A few days after our meeting at his home, Probst and a handful of his team sit in the ornate Omni Shoreham Hotel in D.C. They’re here for the Citizens’ Climate Lobby Conference, where members from all 50 states meet to discuss lobbying strategy. As a state coordinator, Probst is expected to deliver a few quick remarks and a progress update. Most of these speeches center, not surprisingly, on carbon fees and dividends and membership growth.
But Probst has a different address in mind. Holding a heavily underlined GAO report on black lung, Probst warns everyone that he’s “about to go off the rails.” He continues:
Black lung is a debilitating, painful, fatal disease. There is a fund that’s known as the Black Lung Disability Trust Fund and coal companies pay a per ton excise tax on it. It is currently running at a one billion plus deficit on a yearly basis. You and I make up that difference. But the fund is intended to assist miners who have been afflicted with black lung disease with their treatment, helps to support their families and their widows.
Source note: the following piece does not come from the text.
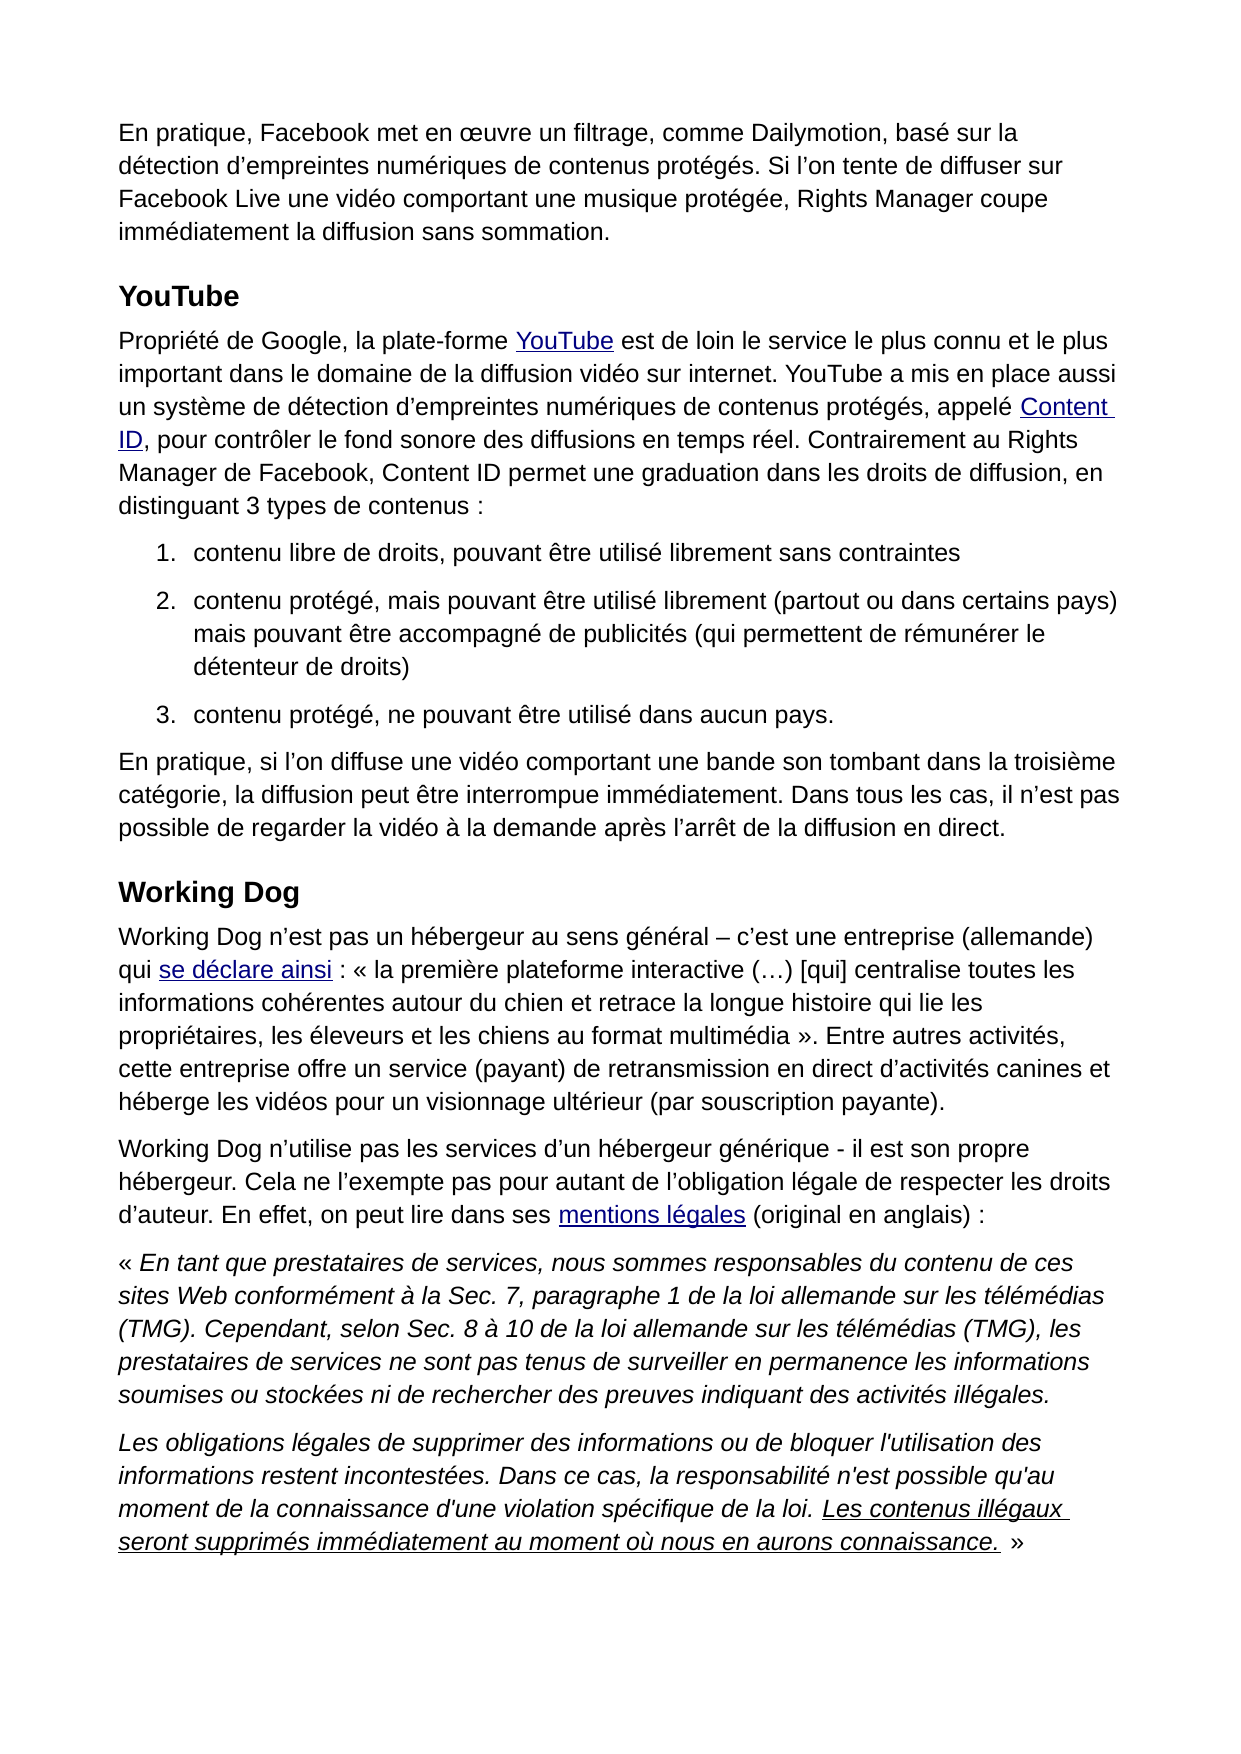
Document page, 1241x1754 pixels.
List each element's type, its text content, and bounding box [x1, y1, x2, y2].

Probst goes on to talk about how extending the Black Lung Disability Trust could be paired with additional long-term economic revitalization efforts through the RECLAIM Act, and urges everyone to pick up a flyer to bring to their lobbying meetings. He concludes his decidedly non-environmental speech, delivered to environmentalists: “This is a national disgrace, to allow an industry’s workforce … to be sacrificed to a disease and not have the industry that is employing these people have to take care of their workforce.”
Probst apologizes once more to the hushed audience for throwing them for a loop. His soliloquy is met with a resounding applause.
A few days later, when Probst is back in Hamlin, he muses on the conference. “I’m pretty tickled by the fact that we had members from five different groups in West Virginia and all three congressional districts [represented] in D.C.,” he says. “That’s progress and I’m proud of it.”